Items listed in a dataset
┌────────

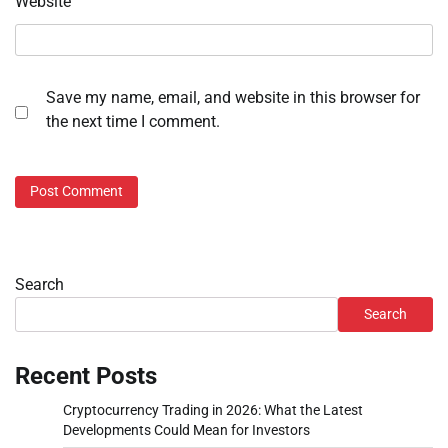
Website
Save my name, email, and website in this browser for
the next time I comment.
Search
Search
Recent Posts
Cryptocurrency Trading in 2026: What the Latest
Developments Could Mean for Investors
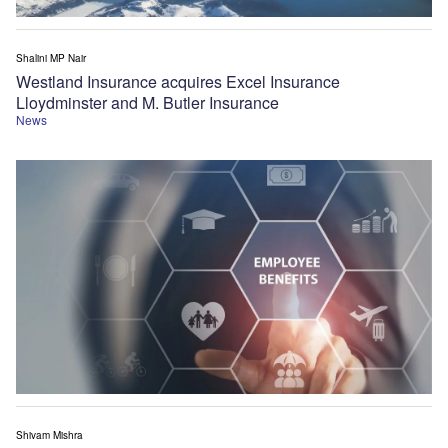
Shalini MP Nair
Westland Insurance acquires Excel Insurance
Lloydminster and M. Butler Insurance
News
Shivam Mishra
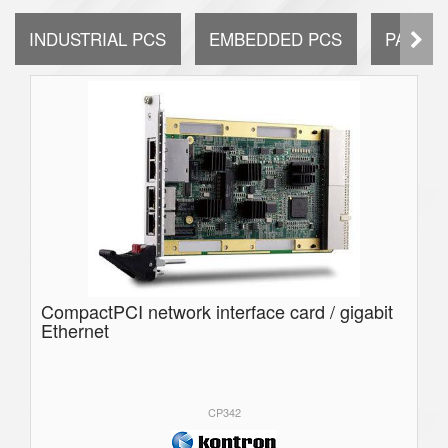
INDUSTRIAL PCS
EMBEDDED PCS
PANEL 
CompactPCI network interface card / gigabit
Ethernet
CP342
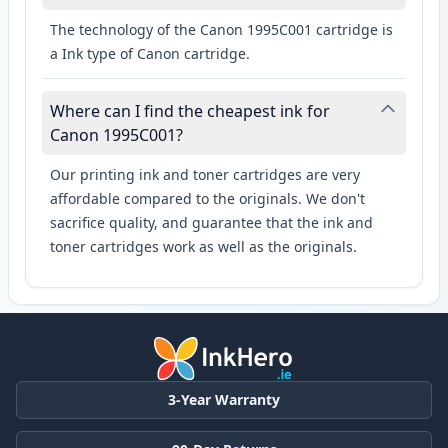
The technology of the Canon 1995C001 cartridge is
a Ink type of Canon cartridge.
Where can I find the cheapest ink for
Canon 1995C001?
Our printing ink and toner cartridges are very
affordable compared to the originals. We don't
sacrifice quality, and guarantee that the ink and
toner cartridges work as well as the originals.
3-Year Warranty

└────────
┌────────

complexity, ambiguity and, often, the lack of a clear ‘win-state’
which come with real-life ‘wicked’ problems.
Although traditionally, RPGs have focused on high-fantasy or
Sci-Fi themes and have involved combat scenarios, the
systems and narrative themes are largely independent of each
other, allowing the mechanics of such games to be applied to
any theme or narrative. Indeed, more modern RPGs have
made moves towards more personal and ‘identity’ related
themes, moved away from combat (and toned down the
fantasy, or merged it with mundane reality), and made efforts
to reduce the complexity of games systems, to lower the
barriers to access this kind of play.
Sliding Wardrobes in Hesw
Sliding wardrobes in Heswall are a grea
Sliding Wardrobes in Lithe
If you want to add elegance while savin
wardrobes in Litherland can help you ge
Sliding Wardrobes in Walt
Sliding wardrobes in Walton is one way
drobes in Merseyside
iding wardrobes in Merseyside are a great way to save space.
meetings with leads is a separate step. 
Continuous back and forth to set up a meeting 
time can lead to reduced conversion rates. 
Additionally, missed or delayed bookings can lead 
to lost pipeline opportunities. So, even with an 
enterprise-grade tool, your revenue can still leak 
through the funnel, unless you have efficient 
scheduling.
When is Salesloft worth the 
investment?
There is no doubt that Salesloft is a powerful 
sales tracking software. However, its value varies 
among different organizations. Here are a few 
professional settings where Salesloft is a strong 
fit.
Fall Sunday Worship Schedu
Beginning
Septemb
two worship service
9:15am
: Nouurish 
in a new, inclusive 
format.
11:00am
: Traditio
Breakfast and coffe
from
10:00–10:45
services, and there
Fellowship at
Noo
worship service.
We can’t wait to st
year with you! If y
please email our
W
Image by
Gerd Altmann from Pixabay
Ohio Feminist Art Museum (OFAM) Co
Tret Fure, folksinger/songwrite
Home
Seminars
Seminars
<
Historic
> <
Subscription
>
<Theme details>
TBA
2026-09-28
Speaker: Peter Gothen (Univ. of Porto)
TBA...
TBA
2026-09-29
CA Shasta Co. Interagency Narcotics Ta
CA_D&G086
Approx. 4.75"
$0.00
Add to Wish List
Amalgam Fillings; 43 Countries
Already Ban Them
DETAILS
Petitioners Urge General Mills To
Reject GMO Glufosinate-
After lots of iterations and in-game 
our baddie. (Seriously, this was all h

└────────

§ **EXERCISE OBJECTIVE**
Rewrite the data starting at the line containing "INDUSTRIAL PCS" and ending at the line containing "3-Year Warranty", replacing "originals" with "name-brand products" and leaving everything else unchanged. Omit the pictures.

§ **EXERCISE RESULT**
INDUSTRIAL PCS
EMBEDDED PCS
PANEL 
CompactPCI network interface card / gigabit
Ethernet
CP342
The technology of the Canon 1995C001 cartridge is
a Ink type of Canon cartridge.
Where can I find the cheapest ink for
Canon 1995C001?
Our printing ink and toner cartridges are very
affordable compared to the name-brand products. We don't
sacrifice quality, and guarantee that the ink and
toner cartridges work as well as the name-brand products.
3-Year Warranty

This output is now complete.